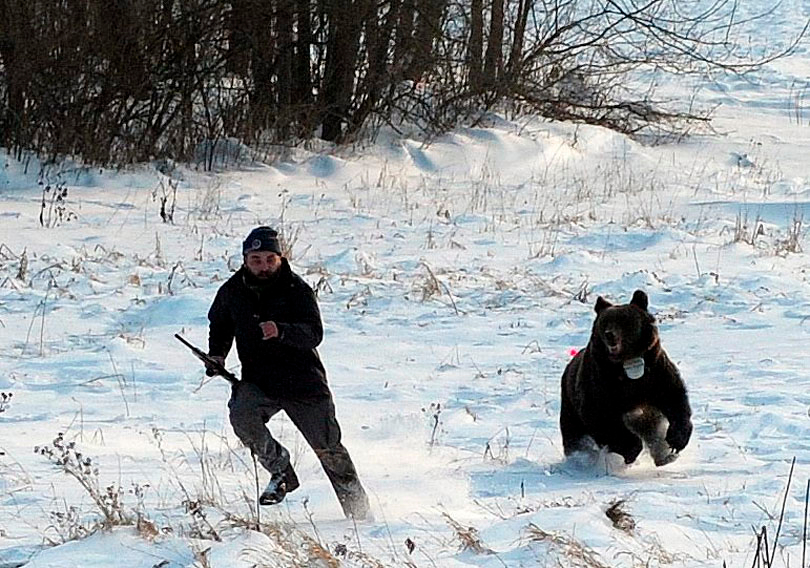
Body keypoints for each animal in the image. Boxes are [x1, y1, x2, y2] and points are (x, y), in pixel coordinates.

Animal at [560, 288, 692, 466]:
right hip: (570, 408)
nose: (610, 335)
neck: (627, 363)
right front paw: (629, 451)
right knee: (574, 436)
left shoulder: (656, 374)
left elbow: (676, 401)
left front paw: (676, 441)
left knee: (653, 432)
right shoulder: (602, 385)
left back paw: (664, 455)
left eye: (624, 320)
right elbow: (604, 418)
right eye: (605, 322)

---

DIRECTIONS FOR THIS TASK » From the first line to the last, reproduce the listing above exactly, leaving the pictures out.

ANSWER TO THIS EXERCISE »
Body keypoints for each animal in the image. Boxes are [x1, y1, x2, y2] and points are (x, y), in pixel coordinates.

Animal at [560, 288, 692, 466]:
right hip: (570, 408)
nose: (610, 335)
neck: (627, 363)
right front paw: (629, 451)
right knee: (574, 436)
left shoulder: (656, 374)
left elbow: (676, 401)
left front paw: (676, 441)
left knee: (653, 432)
right shoulder: (602, 385)
left back paw: (664, 455)
left eye: (624, 320)
right elbow: (604, 418)
right eye: (605, 322)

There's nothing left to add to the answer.